◆ **Task details**:
Please print the records below exactly as they are.

*** Supplied material Section Begins ***

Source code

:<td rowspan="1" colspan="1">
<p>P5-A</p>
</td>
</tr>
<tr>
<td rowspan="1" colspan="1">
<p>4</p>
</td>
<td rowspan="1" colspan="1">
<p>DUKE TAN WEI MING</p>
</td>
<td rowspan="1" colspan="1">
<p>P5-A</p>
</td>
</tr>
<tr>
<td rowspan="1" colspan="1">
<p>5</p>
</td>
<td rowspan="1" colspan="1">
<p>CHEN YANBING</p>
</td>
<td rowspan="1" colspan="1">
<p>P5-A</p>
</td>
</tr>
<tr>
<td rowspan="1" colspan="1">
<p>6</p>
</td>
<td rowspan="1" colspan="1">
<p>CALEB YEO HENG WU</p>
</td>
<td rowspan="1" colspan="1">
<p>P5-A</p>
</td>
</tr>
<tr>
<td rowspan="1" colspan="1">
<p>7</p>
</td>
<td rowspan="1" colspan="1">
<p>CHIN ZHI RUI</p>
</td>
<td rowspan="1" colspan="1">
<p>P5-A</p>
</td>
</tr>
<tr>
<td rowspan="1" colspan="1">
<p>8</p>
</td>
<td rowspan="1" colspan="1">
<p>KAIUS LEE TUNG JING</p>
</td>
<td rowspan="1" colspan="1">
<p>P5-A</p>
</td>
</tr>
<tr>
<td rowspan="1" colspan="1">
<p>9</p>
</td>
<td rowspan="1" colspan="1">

*** Supplied material Section Ends ***

◆ **Answer below**:
Source code

:<td rowspan="1" colspan="1">
<p>P5-A</p>
</td>
</tr>
<tr>
<td rowspan="1" colspan="1">
<p>4</p>
</td>
<td rowspan="1" colspan="1">
<p>DUKE TAN WEI MING</p>
</td>
<td rowspan="1" colspan="1">
<p>P5-A</p>
</td>
</tr>
<tr>
<td rowspan="1" colspan="1">
<p>5</p>
</td>
<td rowspan="1" colspan="1">
<p>CHEN YANBING</p>
</td>
<td rowspan="1" colspan="1">
<p>P5-A</p>
</td>
</tr>
<tr>
<td rowspan="1" colspan="1">
<p>6</p>
</td>
<td rowspan="1" colspan="1">
<p>CALEB YEO HENG WU</p>
</td>
<td rowspan="1" colspan="1">
<p>P5-A</p>
</td>
</tr>
<tr>
<td rowspan="1" colspan="1">
<p>7</p>
</td>
<td rowspan="1" colspan="1">
<p>CHIN ZHI RUI</p>
</td>
<td rowspan="1" colspan="1">
<p>P5-A</p>
</td>
</tr>
<tr>
<td rowspan="1" colspan="1">
<p>8</p>
</td>
<td rowspan="1" colspan="1">
<p>KAIUS LEE TUNG JING</p>
</td>
<td rowspan="1" colspan="1">
<p>P5-A</p>
</td>
</tr>
<tr>
<td rowspan="1" colspan="1">
<p>9</p>
</td>
<td rowspan="1" colspan="1">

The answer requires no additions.